What you will do: Return all lines from the listing below in which the string "Ralf" occurs.

The data:
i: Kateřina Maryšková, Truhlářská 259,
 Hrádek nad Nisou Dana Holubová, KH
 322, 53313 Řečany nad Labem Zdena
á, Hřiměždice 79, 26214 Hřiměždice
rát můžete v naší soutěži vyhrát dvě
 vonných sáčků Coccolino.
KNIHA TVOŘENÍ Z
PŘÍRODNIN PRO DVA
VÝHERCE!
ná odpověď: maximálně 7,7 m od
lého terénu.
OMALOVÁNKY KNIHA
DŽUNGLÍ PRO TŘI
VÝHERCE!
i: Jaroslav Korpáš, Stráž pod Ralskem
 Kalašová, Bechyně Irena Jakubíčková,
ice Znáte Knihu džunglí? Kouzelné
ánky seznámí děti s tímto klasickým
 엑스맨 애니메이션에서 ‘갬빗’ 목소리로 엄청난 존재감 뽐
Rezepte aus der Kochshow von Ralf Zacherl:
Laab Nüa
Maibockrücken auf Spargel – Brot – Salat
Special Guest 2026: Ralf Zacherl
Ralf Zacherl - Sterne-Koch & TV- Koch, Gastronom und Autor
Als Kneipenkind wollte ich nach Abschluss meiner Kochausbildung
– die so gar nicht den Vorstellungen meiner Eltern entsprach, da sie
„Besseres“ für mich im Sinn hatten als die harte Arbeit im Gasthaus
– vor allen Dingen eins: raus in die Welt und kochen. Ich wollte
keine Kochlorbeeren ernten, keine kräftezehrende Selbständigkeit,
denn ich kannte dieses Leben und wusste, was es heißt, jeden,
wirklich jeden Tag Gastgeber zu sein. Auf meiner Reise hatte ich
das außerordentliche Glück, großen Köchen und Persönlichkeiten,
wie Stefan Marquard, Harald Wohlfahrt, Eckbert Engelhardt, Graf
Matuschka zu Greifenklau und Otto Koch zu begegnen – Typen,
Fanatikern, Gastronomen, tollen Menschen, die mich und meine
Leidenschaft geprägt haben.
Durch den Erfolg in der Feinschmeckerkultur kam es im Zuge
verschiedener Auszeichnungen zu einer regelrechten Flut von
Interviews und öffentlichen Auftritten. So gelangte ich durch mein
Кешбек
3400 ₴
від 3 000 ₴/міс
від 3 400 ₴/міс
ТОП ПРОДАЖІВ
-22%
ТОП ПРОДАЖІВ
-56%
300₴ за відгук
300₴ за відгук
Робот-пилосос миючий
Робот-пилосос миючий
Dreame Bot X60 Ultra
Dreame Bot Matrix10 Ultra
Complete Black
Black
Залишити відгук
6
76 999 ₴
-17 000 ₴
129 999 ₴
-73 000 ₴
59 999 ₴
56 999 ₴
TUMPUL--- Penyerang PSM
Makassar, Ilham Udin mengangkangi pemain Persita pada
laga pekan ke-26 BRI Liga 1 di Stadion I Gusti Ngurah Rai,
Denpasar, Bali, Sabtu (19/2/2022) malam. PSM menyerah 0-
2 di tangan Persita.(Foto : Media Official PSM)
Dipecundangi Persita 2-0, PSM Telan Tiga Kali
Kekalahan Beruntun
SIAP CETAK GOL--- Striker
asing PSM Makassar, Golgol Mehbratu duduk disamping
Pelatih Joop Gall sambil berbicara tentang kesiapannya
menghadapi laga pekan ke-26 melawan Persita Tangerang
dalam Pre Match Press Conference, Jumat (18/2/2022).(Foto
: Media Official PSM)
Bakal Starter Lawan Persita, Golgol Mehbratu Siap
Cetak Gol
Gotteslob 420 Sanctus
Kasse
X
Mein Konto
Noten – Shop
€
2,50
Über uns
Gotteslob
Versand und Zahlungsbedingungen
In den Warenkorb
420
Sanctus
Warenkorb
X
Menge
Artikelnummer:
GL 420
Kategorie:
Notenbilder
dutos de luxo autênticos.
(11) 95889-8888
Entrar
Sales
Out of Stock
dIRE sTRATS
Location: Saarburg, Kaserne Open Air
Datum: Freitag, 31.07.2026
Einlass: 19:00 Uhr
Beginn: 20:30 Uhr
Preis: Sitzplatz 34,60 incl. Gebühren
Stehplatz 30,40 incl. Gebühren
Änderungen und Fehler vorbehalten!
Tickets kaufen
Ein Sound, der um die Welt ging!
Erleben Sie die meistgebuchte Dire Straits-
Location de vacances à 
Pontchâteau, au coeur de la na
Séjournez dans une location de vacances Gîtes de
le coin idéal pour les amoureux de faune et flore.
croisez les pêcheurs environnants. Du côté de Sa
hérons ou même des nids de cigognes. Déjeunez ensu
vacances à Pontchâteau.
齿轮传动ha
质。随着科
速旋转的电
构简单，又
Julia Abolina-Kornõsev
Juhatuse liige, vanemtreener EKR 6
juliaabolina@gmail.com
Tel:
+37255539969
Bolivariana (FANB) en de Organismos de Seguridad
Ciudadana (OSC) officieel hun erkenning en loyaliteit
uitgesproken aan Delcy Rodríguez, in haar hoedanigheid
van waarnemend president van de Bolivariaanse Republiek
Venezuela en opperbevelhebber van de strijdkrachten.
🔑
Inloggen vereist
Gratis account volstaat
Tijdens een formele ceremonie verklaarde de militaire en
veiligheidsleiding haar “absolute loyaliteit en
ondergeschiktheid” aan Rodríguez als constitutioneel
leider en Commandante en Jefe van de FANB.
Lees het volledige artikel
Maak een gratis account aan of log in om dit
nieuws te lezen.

Output for this task:
Rezepte aus der Kochshow von Ralf Zacherl:
Special Guest 2026: Ralf Zacherl
Ralf Zacherl - Sterne-Koch & TV- Koch, Gastronom und Autor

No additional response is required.